- [Exercise data]
▬▬▬▬▬▬

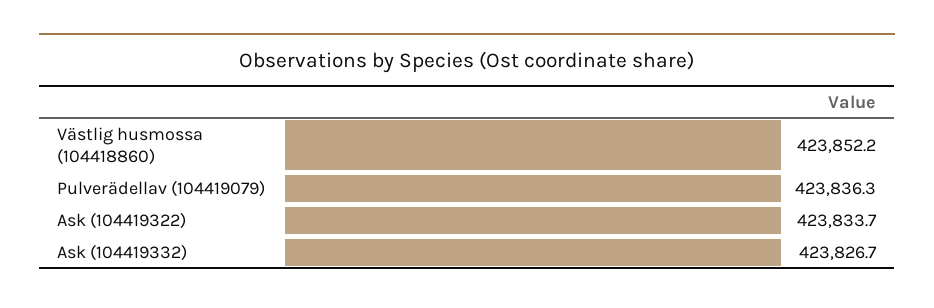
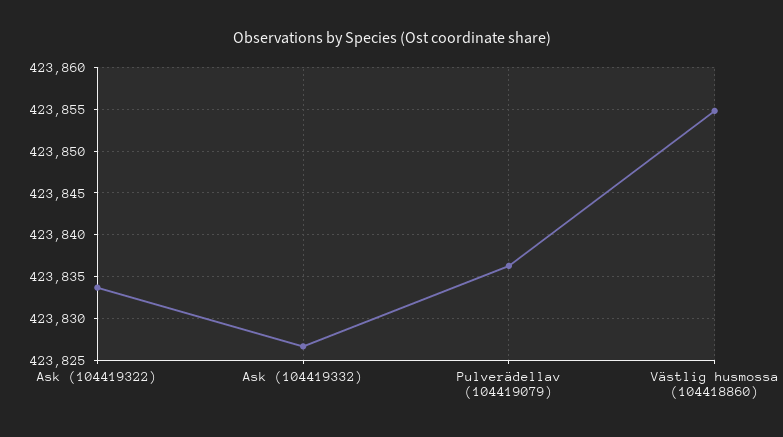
  {
-   "Västlig husmossa (104418860)": 423852.2,
+   "Västlig husmossa (104418860)": 423855,
    "Pulverädellav (104419079)": 423836.3,
    "Ask (104419322)": 423833.7,
    "Ask (104419332)": 423826.7
  }

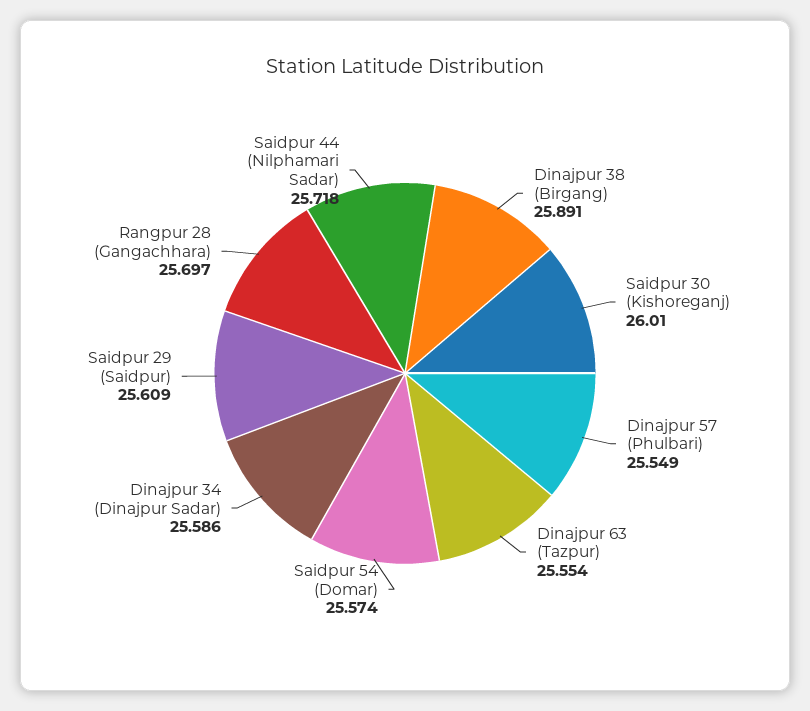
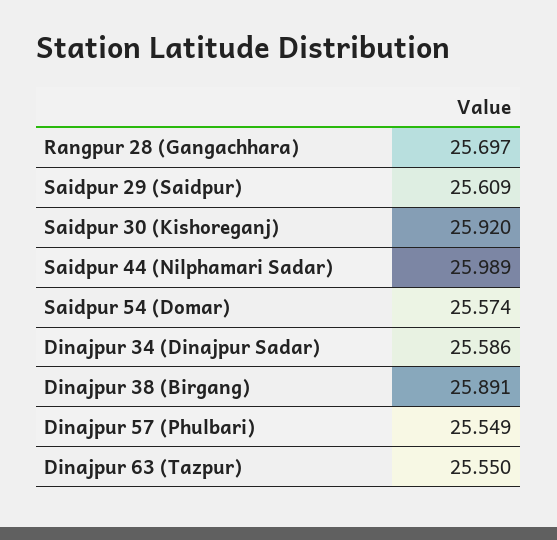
  {
    "Dinajpur 38 (Birgang)": 25.891,
-   "Saidpur 30 (Kishoreganj)": 26.01,
+   "Saidpur 30 (Kishoreganj)": 25.92,
    "Dinajpur 57 (Phulbari)": 25.549,
-   "Dinajpur 63 (Tazpur)": 25.554,
+   "Dinajpur 63 (Tazpur)": 25.55,
    "Saidpur 54 (Domar)": 25.574,
    "Dinajpur 34 (Dinajpur Sadar)": 25.586,
    "Saidpur 29 (Saidpur)": 25.609,
    "Rangpur 28 (Gangachhara)": 25.697,
-   "Saidpur 44 (Nilphamari Sadar)": 25.718
+   "Saidpur 44 (Nilphamari Sadar)": 25.989
  }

▬▬▬▬▬▬

- [To do]
List all lines above in which the string "Kishoreganj" appears.

- [Answer area]
-   "Saidpur 30 (Kishoreganj)": 26.01,
+   "Saidpur 30 (Kishoreganj)": 25.92,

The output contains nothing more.